Either way, the CIA’s past support of the Kenyon Review and New Criticism could have some uncomfortable implications for their respective legacies. Does this patronage compromise the magazine’s integrity? Professor of English Sergei Lobanov-Rostovsky, the associate editor of the Review, reflected on this past in a 2007 blog post on the magazine’s website titled “On Literature and Politics, Part II.” He argues that New Criticism, despite turning away from the revolutionary politics of the moment, did have political implications. By upholding a timeless literary tradition that exists for itself, it required qualifying works to resist the influence of any outside forces, especially patrons: “the poem has to satisfy our hunger for complexity on its own, not simply as a manifestation of economic or political necessity.”

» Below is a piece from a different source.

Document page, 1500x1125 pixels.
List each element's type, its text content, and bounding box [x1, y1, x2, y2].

Nevertheless, New Criticism has undeniably fallen from its throne since the mid-twentieth century. Davidson explained that if it is mentioned in contemporary classes, it is as a relic of the past. But she noted its lasting impact on the structure of literary criticism: “Probably the greatest legacy of New Criticism has been the kind of pedagogical approach that says there are techniques that you can use to read a work of literature and try to understand what’s going on within it.” New Criticism is no longer the dominant framework of the study of English, but it’s a big reason that such a framework exists.

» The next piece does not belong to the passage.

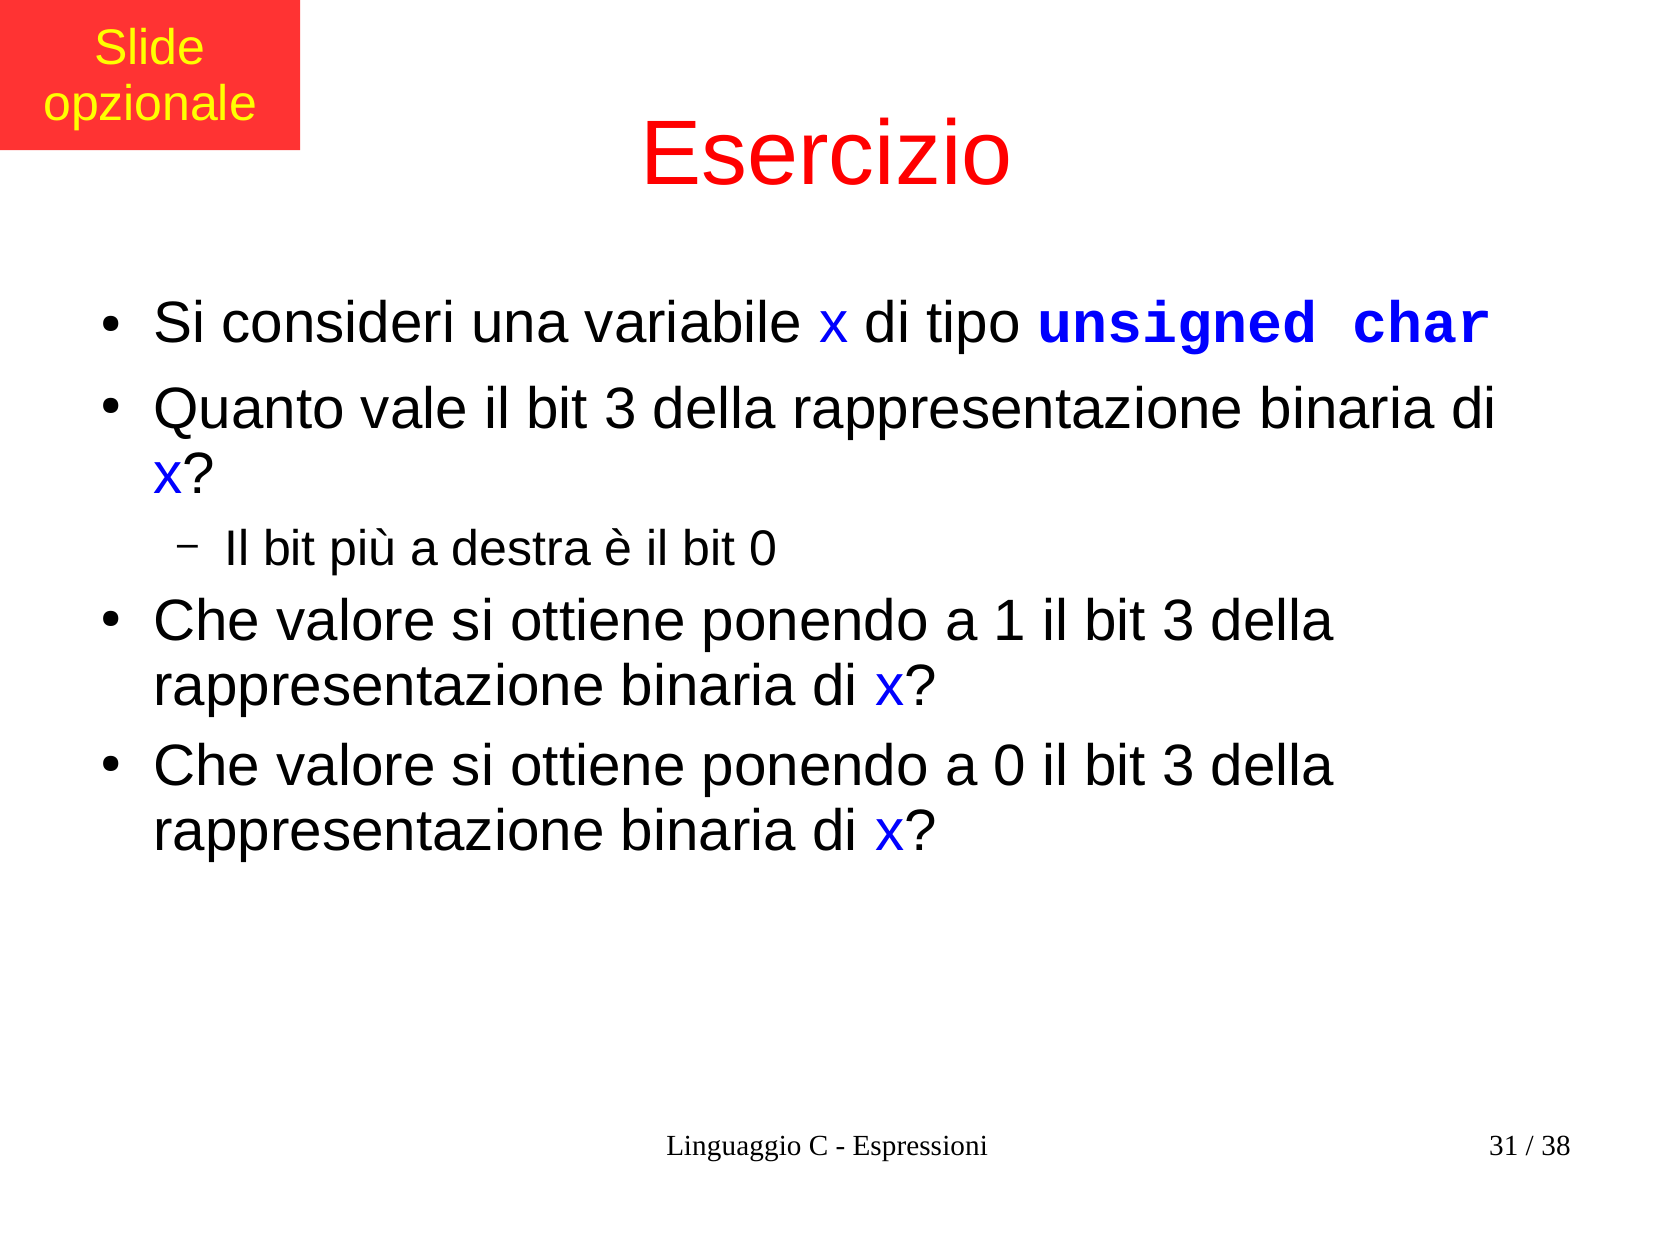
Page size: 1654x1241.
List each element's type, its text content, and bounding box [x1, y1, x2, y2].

title Esercizio [82, 49, 1571, 257]
text_box Slide opzionale [0, 0, 301, 151]
list Si consideri una variabile x di tipo unsigned char Quanto vale il bit 3 della rappresentazione binaria di x? Il bit più a destra è il bit 0 Che valore si ottiene ponendo a 1 il bit 3 della rappresentazione binaria di x? Che valore si ottiene ponendo a 0 il bit 3 della rappresentazione binaria di x? [82, 290, 1571, 1109]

So no matter how much and for what reasons the CIA supported New Criticism and the Kenyon Review in their heydays, the two have made lasting contributions to the literary world. Lobanov-Rostovsky concludes his blog post by pointing to several important and potentially subversive works published by the Kenyon Review during the Cold War like Flannery O’Connor’s “The Life You Save May Be Your Own” and Ransom’s “Prelude to an Evening.” He writes, “Good writers always bite the hands that feed them, and not only because they’re hungry… What could be more revolutionary?”